The AP used their method to calculate the efficiency gaps for all states that held partisan House or Assembly elections for all of their districts in 2016. North Dakota was excluded because it elected only half its House members, and Nebraska was left out because its legislative elections are officially nonpartisan.

In addition to Michigan, the analysis found a significant Republican tilt in South Dakota, Wisconsin and Florida, all of which had a Republican-controlled redistricting process after the 2010 Census.

Despite criticism of the process from minority parties, having control over the redistricting process doesn’t always guarantee success. Democrats were in charge of redistricting in Arkansas and West Virginia in 2011, and some Republicans grumbled at the time about partisan line-drawing. Yet Republicans subsequently swept to victory in both states, just as they had elsewhere in the South and throughout much of Appalachia.

The AP also calculated efficiency-gap scores for U.S. House elections, although experts warn that those measurements are less statistically meaningful in states with few districts.

“There are significantly more pro-Republican maps at the moment than there are pro-Democratic maps,” Stephanopoulos said. “To me, the most important driver of that fact is that Republicans controlled redistricting in a whole lot more states than Democrats” after the last census.
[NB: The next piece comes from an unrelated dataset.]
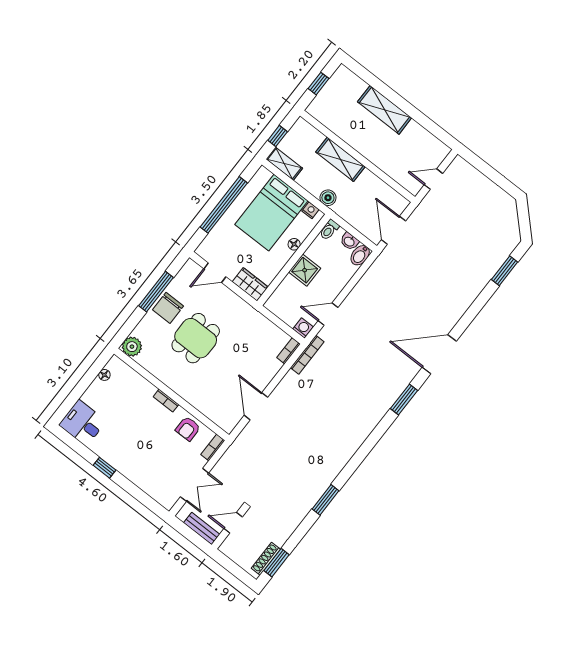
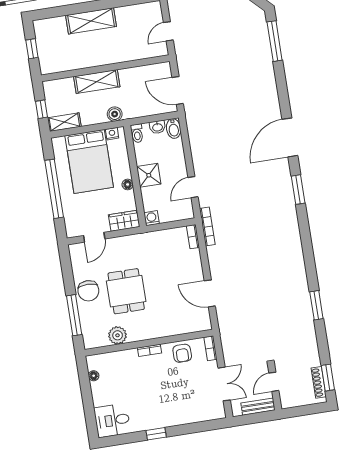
floor lamp: (294, 244) -> (128, 184), moved
window: (505, 271) -> (275, 41), width x1.44
window: (156, 292) -> (74, 315), moved
washing machine: (303, 328) -> (152, 218), moved
plant: (132, 347) -> (118, 335), moved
The national Republican State Leadership Committee, the force behind the party’s surge in state legislative elections, attributes its victories to candidates who better represent the values and issues important to their communities.

For Democrats to complain of gerrymandering is “pure nonsense,” said Matt Walter, the Republican committee’s president.

“That’s just a baseless supposition to blame that all on line-drawing,” he said.

Associated Press data journalist Meghan Hoyer also contributed to this report.